▸ What the task requires
For the data below, tally how many lines contain "Simulador" and answer only with that tally.
#### Dataset ####
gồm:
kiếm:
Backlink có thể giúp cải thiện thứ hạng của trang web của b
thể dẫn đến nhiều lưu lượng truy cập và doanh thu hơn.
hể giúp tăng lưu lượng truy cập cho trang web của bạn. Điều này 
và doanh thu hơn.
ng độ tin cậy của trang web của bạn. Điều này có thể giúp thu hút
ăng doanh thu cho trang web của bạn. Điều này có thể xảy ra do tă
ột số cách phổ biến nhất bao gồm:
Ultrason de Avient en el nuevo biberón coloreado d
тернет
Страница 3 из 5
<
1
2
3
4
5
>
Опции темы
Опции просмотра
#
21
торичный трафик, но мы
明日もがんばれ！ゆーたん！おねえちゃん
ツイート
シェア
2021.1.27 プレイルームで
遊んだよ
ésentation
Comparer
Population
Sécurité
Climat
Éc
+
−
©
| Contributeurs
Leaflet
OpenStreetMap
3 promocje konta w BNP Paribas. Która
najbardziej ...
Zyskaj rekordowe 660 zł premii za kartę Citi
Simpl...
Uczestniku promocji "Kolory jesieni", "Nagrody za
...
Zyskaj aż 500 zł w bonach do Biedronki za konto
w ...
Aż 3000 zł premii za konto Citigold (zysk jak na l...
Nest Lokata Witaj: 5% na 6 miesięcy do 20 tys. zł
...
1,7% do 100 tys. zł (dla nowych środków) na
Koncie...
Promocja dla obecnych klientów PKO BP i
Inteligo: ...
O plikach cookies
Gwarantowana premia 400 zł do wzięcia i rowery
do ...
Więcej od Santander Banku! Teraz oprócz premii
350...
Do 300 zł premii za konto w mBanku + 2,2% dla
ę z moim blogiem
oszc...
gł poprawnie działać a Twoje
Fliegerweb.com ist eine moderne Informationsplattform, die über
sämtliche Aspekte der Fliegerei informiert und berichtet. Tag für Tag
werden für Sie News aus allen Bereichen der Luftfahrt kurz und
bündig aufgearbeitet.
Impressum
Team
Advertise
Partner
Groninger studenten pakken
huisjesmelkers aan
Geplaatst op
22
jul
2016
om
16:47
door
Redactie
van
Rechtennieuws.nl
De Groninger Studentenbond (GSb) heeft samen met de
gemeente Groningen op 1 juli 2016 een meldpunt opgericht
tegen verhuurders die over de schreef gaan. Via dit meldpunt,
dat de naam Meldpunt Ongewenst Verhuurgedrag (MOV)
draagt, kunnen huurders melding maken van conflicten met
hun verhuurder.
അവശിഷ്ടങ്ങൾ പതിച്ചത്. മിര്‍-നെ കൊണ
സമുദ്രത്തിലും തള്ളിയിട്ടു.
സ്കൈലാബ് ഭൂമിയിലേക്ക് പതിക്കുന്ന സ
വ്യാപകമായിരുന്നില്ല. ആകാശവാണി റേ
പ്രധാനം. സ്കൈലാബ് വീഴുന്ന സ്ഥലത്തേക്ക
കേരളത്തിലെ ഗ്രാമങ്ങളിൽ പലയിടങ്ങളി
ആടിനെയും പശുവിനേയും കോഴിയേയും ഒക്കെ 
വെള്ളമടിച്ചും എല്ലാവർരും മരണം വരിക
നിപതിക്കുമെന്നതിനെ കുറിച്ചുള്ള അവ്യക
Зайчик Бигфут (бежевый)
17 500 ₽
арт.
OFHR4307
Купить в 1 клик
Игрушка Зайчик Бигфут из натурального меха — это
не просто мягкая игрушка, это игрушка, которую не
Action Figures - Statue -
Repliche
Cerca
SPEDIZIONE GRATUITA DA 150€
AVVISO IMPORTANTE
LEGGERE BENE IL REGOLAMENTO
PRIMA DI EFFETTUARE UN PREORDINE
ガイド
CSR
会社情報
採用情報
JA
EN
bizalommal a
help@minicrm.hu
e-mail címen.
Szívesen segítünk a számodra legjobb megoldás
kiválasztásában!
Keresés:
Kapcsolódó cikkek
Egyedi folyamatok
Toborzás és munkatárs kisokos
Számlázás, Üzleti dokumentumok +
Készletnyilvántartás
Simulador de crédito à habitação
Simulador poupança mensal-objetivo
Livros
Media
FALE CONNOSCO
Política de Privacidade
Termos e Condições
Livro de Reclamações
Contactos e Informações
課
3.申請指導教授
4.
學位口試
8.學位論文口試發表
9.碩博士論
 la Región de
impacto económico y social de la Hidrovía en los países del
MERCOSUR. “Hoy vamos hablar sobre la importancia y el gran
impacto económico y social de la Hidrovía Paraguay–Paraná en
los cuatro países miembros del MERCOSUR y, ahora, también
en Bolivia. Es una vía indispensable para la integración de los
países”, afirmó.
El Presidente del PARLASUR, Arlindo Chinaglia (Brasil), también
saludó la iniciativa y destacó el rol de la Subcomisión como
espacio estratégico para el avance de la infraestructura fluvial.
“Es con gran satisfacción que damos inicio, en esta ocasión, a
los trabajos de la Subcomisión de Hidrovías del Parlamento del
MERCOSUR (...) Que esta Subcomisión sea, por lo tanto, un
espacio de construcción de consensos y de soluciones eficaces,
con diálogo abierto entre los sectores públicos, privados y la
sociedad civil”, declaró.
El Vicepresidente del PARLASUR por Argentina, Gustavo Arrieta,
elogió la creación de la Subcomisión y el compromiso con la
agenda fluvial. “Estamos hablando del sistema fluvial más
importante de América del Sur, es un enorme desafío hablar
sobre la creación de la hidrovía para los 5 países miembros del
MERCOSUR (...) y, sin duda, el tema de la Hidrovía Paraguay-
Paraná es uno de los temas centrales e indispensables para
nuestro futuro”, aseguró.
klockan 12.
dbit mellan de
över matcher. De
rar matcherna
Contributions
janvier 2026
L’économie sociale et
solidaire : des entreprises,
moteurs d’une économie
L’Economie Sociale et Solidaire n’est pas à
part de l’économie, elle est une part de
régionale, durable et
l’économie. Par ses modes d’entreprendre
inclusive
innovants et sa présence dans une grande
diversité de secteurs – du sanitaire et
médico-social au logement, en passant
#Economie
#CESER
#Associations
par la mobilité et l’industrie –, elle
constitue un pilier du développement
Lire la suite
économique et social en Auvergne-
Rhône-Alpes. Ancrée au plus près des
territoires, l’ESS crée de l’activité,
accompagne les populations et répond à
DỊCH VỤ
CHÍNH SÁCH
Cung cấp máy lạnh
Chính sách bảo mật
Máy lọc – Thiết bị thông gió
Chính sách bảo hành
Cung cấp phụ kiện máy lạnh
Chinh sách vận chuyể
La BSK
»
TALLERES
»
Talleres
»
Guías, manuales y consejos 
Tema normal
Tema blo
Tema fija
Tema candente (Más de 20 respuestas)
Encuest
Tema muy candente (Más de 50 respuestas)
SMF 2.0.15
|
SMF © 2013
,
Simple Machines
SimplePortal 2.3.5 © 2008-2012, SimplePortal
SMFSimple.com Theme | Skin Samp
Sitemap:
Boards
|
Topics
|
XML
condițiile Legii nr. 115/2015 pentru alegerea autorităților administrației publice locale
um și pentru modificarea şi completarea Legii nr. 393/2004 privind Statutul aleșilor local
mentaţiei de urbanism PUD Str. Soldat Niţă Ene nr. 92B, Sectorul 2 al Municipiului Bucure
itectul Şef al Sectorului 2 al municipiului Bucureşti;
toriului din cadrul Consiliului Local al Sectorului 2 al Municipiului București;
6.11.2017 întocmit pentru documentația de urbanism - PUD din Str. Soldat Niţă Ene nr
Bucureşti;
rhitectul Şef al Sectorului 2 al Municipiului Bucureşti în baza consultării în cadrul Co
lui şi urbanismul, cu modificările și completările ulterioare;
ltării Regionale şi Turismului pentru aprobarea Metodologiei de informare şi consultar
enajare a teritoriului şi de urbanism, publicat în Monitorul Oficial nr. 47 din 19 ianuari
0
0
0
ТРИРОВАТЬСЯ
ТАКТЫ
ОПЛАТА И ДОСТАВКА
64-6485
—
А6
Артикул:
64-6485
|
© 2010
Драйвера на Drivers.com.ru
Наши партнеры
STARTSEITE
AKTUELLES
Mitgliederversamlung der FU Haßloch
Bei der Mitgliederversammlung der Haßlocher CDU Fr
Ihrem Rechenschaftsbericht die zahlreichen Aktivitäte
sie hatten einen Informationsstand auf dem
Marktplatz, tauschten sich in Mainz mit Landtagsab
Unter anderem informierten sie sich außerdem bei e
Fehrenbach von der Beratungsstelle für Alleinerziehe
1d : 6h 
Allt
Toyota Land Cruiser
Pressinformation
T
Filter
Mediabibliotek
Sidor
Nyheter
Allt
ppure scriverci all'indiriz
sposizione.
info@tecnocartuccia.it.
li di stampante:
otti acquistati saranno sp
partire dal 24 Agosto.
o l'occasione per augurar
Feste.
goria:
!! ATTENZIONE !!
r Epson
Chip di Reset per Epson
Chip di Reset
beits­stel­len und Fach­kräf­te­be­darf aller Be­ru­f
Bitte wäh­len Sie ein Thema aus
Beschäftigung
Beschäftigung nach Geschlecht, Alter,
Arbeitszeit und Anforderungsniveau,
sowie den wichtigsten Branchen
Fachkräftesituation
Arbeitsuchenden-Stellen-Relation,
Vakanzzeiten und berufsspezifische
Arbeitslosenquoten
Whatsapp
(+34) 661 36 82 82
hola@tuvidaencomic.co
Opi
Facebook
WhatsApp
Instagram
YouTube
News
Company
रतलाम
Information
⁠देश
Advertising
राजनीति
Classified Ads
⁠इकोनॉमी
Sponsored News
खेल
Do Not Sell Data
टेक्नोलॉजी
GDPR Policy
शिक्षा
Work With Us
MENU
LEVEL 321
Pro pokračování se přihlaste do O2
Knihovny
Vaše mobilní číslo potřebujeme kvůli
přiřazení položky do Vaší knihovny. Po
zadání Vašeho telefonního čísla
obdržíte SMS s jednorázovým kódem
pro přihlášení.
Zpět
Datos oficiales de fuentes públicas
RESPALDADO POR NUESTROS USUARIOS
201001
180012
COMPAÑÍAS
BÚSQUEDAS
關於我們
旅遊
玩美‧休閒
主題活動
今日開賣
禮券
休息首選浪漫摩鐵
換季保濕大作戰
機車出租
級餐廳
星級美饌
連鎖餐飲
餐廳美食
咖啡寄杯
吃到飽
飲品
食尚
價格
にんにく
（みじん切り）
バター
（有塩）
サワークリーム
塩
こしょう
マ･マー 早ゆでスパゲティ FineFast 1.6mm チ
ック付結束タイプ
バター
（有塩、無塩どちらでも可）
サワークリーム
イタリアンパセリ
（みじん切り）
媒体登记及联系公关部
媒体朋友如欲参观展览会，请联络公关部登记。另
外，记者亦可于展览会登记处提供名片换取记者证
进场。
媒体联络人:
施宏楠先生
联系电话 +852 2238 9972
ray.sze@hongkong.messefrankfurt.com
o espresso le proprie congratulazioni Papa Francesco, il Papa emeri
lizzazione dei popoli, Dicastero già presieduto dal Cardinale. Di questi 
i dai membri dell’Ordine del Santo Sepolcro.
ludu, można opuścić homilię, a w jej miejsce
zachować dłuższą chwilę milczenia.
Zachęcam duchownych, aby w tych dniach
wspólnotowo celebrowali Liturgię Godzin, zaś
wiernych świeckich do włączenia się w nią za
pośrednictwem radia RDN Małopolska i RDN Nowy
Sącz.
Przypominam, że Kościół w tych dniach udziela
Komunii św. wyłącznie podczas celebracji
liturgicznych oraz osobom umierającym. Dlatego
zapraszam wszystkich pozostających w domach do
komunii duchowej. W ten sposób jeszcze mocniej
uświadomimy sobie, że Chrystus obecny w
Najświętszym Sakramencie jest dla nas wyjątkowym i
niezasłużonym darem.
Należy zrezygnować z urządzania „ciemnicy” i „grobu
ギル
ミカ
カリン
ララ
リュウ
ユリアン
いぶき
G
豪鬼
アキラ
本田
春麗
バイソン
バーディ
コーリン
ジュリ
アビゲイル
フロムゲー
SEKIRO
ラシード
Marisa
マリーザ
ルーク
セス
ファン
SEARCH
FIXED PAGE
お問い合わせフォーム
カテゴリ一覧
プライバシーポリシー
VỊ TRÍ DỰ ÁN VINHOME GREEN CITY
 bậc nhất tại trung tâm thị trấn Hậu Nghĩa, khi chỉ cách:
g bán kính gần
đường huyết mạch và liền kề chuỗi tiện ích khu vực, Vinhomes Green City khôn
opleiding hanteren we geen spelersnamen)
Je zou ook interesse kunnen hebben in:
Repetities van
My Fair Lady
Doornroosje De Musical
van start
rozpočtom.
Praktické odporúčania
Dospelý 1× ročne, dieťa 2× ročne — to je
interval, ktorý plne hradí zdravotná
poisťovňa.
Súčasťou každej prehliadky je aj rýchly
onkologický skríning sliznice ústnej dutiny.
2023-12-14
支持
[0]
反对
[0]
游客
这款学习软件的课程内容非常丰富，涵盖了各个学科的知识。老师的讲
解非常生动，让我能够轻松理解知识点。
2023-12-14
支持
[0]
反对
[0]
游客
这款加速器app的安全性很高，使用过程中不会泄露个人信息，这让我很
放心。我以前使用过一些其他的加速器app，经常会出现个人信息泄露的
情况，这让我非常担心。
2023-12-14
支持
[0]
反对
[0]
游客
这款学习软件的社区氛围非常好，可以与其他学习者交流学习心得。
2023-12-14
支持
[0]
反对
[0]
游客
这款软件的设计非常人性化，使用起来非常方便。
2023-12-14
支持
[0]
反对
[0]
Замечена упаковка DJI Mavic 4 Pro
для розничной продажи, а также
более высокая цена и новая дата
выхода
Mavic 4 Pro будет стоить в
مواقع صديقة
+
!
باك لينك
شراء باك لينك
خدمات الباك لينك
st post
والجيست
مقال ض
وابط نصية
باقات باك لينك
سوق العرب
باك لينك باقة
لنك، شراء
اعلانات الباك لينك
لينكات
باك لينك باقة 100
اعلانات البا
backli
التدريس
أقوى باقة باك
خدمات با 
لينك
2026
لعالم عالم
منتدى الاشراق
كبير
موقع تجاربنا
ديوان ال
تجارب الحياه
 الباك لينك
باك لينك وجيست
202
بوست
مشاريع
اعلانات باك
####
▸ Solution for this exercise
2